Adding a repeating event:
“Book Club every Thursday at 6:30PM from October 5 to December 21″
The parser can understand words like “every,” “from,” and “to” to add repeating events to your calendar.
Adding an event that starts and ends in different time zones:
“Flight from 9:35A PT to 5:41P ET“
Time zones are a good examples of something that can be frustrating to communicate between humans, but that computers have no problem with.
Is NLP a form of artificial intelligence?
Yes and no. The term “artificial intelligence” is hard to pin down in the first place, and natural language processing consists of a lot of different methods and applications, as we’ve seen.
Researchers often distinguish between two types of artificial intelligence.
- Artificial general intelligence (AGI) is what people usually picture when they think of AI in the sci-fi sense: a machine that is near-human in the way that it thinks, speaks, and behaves. This level of AI has not yet been achieved, but if it were to come to fruition, there’s no doubt that NLP would be a huge part of how an AGI could pass as “human-like.”
- Artificial narrow intelligence (ANI) is what’s actually powering most of the “artificial intelligence” we use every day — models that are built to be very proficient at a narrow range of tasks. AlphaGo may be incredibly good at playing Go, but that won’t help it cook a soufflé.

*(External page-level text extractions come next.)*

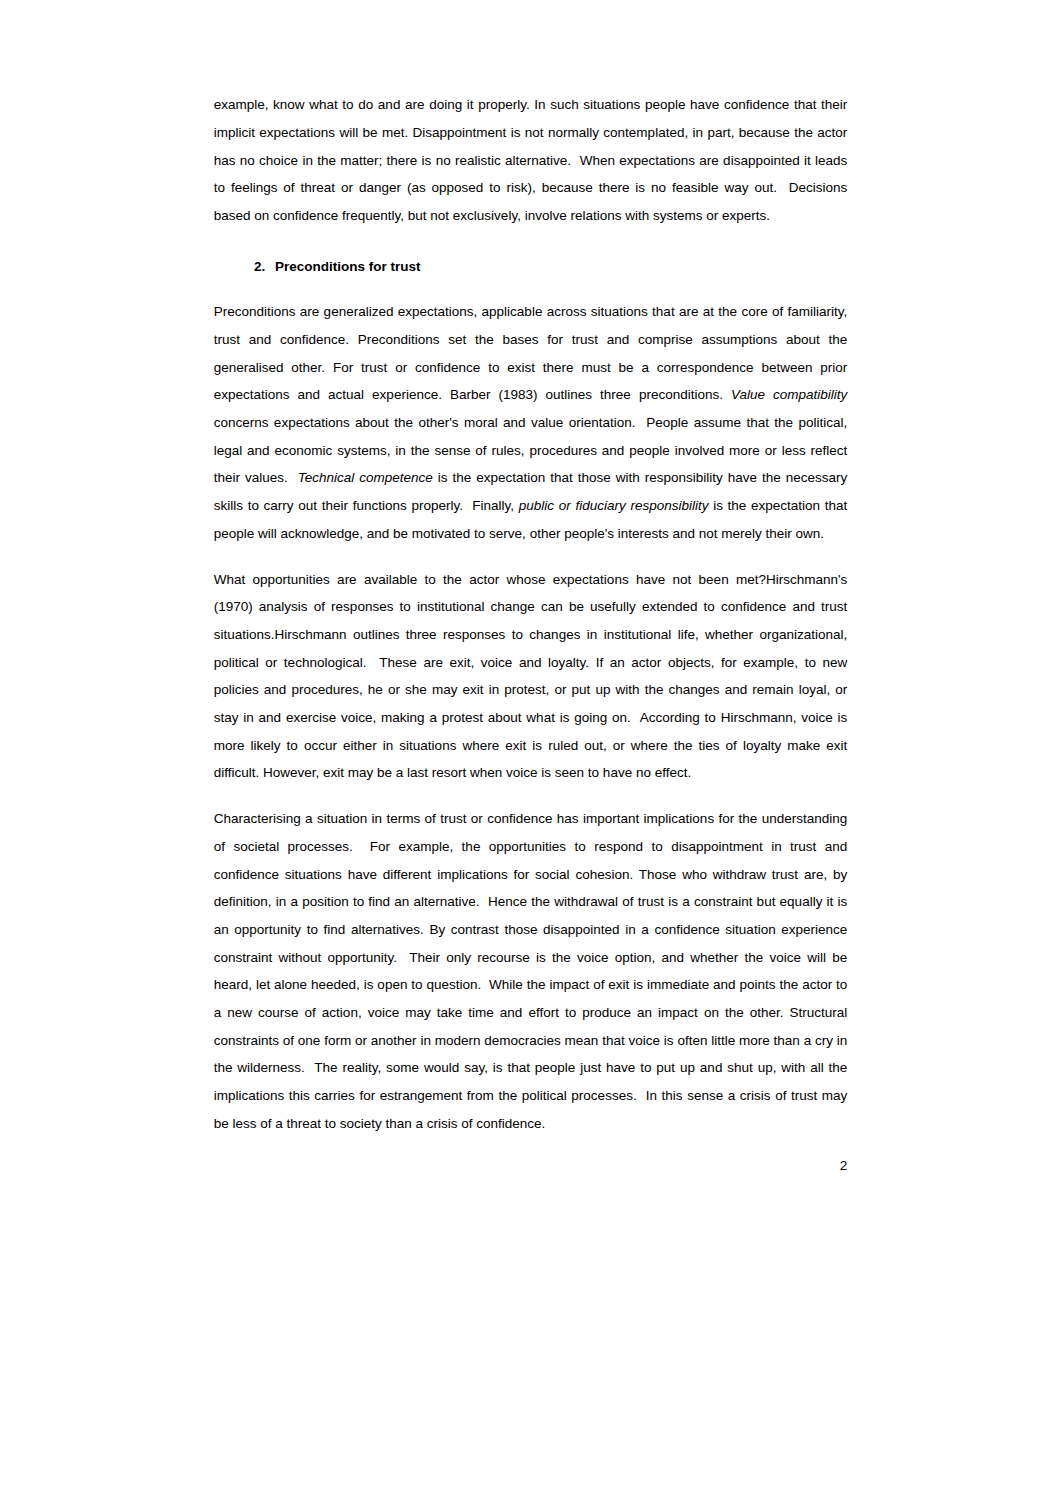example, know what to do and are doing it properly. In such situations people have confidence that their implicit expectations will be met. Disappointment is not normally contemplated, in part, because the actor has no choice in the matter; there is no realistic alternative. When expectations are disappointed it leads to feelings of threat or danger (as opposed to risk), because there is no feasible way out. Decisions based on confidence frequently, but not exclusively, involve relations with systems or experts.
2. Preconditions for trust
Preconditions are generalized expectations, applicable across situations that are at the core of familiarity, trust and confidence. Preconditions set the bases for trust and comprise assumptions about the generalised other. For trust or confidence to exist there must be a correspondence between prior expectations and actual experience. Barber (1983) outlines three preconditions. Value compatibility concerns expectations about the other's moral and value orientation. People assume that the political, legal and economic systems, in the sense of rules, procedures and people involved more or less reflect their values. Technical competence is the expectation that those with responsibility have the necessary skills to carry out their functions properly. Finally, public or fiduciary responsibility is the expectation that people will acknowledge, and be motivated to serve, other people's interests and not merely their own.
What opportunities are available to the actor whose expectations have not been met?Hirschmann's (1970) analysis of responses to institutional change can be usefully extended to confidence and trust situations.Hirschmann outlines three responses to changes in institutional life, whether organizational, political or technological. These are exit, voice and loyalty. If an actor objects, for example, to new policies and procedures, he or she may exit in protest, or put up with the changes and remain loyal, or stay in and exercise voice, making a protest about what is going on. According to Hirschmann, voice is more likely to occur either in situations where exit is ruled out, or where the ties of loyalty make exit difficult. However, exit may be a last resort when voice is seen to have no effect.
Characterising a situation in terms of trust or confidence has important implications for the understanding of societal processes. For example, the opportunities to respond to disappointment in trust and confidence situations have different implications for social cohesion. Those who withdraw trust are, by definition, in a position to find an alternative. Hence the withdrawal of trust is a constraint but equally it is an opportunity to find alternatives. By contrast those disappointed in a confidence situation experience constraint without opportunity. Their only recourse is the voice option, and whether the voice will be heard, let alone heeded, is open to question. While the impact of exit is immediate and points the actor to a new course of action, voice may take time and effort to produce an impact on the other. Structural constraints of one form or another in modern democracies mean that voice is often little more than a cry in the wilderness. The reality, some would say, is that people just have to put up and shut up, with all the implications this carries for estrangement from the political processes. In this sense a crisis of trust may be less of a threat to society than a crisis of confidence.
2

These are not hard and fast boundaries, of course. SmarterChild was a decent example of an ANI for text-based language in 2000, but ChatGPT, while technically also an ANI, has come leaps and bounds closer to being “generally” intelligent in that field.
On to the question on everyone’s mind — is the Flexibits parser a form of artificial intelligence?
Believe it or not, there’s debate on that question even within our own offices. Ultimately, the answer depends on how you define artificial intelligence. It’s pertinent to note that the definition of “artificial intelligence” has evolved alongside the technologies the term is meant to describe.
If you define artificial intelligence as a machine that is able to problem-solve completely on its own, then you’d fall in the “no, our parser is not artificial intelligence” camp. It simply does what you tell it to do when you type in your commands in the parser.
Or, you could take a broader definition of artificial intelligence: a machine that performs tasks that a human would typically perform. By this definition, you might say that we’ve been pioneering artificial intelligence since way back in 2010 — before it was cool. 😎
However you define it, rest assured that the parser is smart enough and flexible enough to understand your natural language input, even when you type complex commands. So keep typing in your natural human way, let us know if you ever have trouble with the parser, and don’t worry about our natural language engine taking over the world anytime soon!